Die Giganten des digitalen Zahlungsverkehrs stellen sich ein Blockchain-Rückgrat für künftige Transaktionen vor, verraten Branchenführer auf einer großen Konferenz.

In einer zentralen Diskussion auf der Consensus Miami-Konferenz von CoinDesk am Donnerstag beleuchteten hochrangige Führungskräfte von Google Cloud und PayPal die bevorstehende Revolution im Internethandel, die durch die Integration von Kryptowährung und künstlicher Intelligenz vorangetrieben wird. Laut Richard Widmann, Global Head of Web3 Strategy bei Google Cloud, ist das aktuelle Online-Erlebnis für autonome Agenten nicht förderlich, da sie aufgrund inhärenter technologischer und regulatorischer Hürden keinen Zugriff auf traditionelle Banksysteme haben. Andererseits bietet Kryptowährung eine nahtlose und maschinenlesbare Schnittstelle für Transaktionen, was sie zu einer idealen Lösung macht.

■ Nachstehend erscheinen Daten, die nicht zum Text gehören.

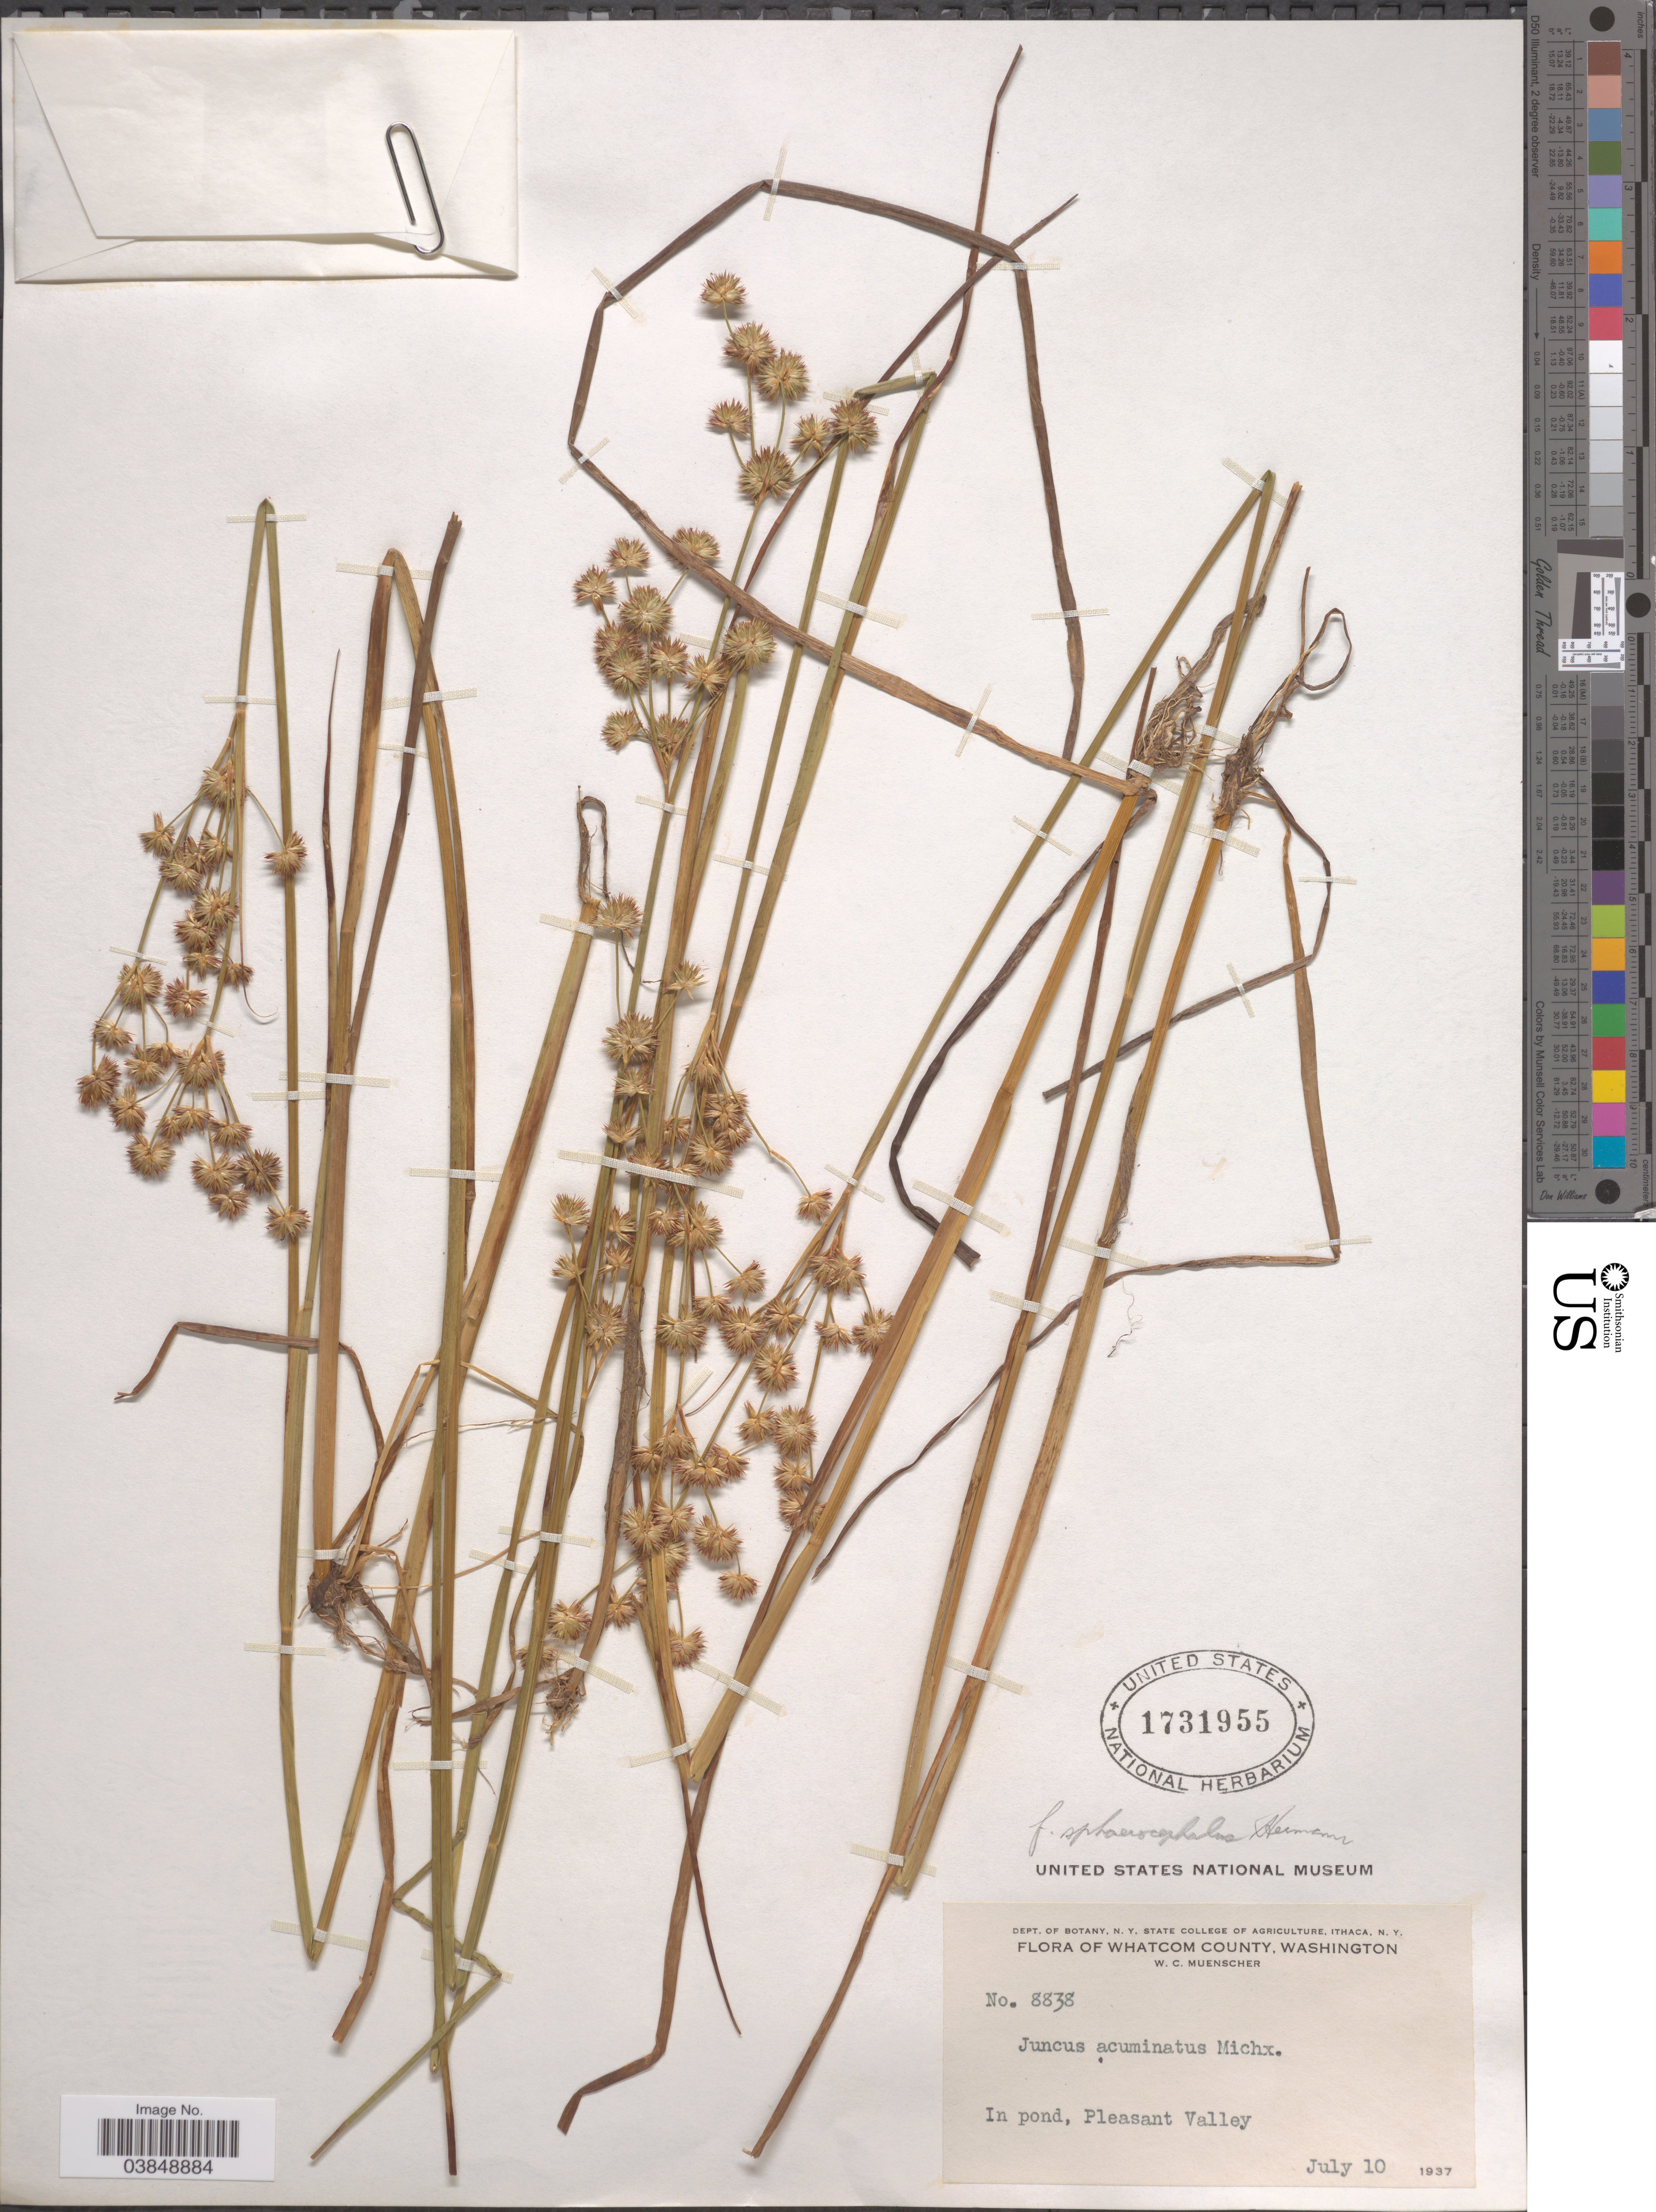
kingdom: Plantae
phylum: Tracheophyta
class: Liliopsida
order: Poales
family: Juncaceae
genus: Juncus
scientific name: Juncus acuminatus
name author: Michx.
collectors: W. Muenscher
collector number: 8838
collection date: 1937-07-10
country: United States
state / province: Washington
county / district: Whatcom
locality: Whatcom County. Pleasant Valley.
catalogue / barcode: US 1731955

Um diese Lücke zu schließen, hat Google Cloud das Agentic Payments Protocol (AP2) eingeführt, ein Open-Source-Protokoll, das der FIDO Foundation zur Verfügung gestellt wurde, an der über 120 Partner, darunter PayPal, beteiligt sind. Diese Initiative erinnert an den internetnativen Zahlungsstandard x402, der der Linux Foundation gespendet wurde. Widmann betonte die Bedeutung eines offenen Dialogs und von Standards als Grundlage für zukünftiges Wachstum.
May Zabaneh, Senior Vice President und General Manager of Crypto bei PayPal, schloss sich Widmanns Ansichten an und betonte die Bemühungen des Unternehmens, sich an die sich entwickelnde Handelslandschaft anzupassen. Sie wies darauf hin, dass PayPal nach dem Übergang des Unternehmens vom Offline- zum Online-Handel zum mobilen Handel Agenten als nächsten wichtigen Kanal betrachtet. Der Stablecoin des Unternehmens, PYUSD, wird bei diesem Wandel eine entscheidende Rolle spielen, insbesondere da der globale Handel zunehmend mit KI-gesteuerten Erfahrungen und tokenisierten Vermögenswerten verknüpft wird.
Eine kürzlich von PayPal durchgeführte Umfrage ergab, dass unglaubliche 95 % der Händler inzwischen KI-Agentenverkehr auf ihren Websites verzeichnen, doch nur 20 % haben maschinenlesbare Kataloge implementiert. Zabaneh betonte die Notwendigkeit für Händler, sich auf diese neue Ära vorzubereiten, und zog Parallelen zum Übergang von Offline- zu Online-Shops, wo Händler ihre Produkte nun in Formaten anbieten müssen, die für Agenten lesbar sind.
Auch die Frage der Haftung rückte in den Vordergrund, wobei Zabaneh einräumte, dass sich die Branche mit der Frage der Haftung auseinandersetzen muss, wenn ein Makler einen problematischen Kauf tätigt. Widmann wies darauf hin, dass die Mehrparteienverwahrung zu einem entscheidenden Bestandteil des Agentendesigns wird, da Google seine Cloud-KMS-Plattform erweitert, um die Verwahrung von Kryptowährungen zu unterstützen. Er schlug vor, dass Agenten nur einen Teil des privaten Schlüssels und nicht den gesamten besitzen sollten, um einseitige Aktionen zu verhindern.
Auf die Frage nach ihren Bedenken nannte Widmann die Herausforderung, Agenten in bestehende Kapitalmärkte und Infrastruktur zu integrieren, als große Hürde. Zabaneh hingegen äußerte ihre beruflichen Bedenken hinsichtlich des Vertrauens, während sie persönlich gerne die Vorteile der Agententechnologie in ihrem täglichen Leben erleben möchte. Die Konferenz hob die bedeutenden Fortschritte hervor, die an der Schnittstelle von Kryptowährung, KI und Handel erzielt wurden, wobei Branchenführer wie Google Cloud und PayPal an der Spitze dieser Revolution stehen.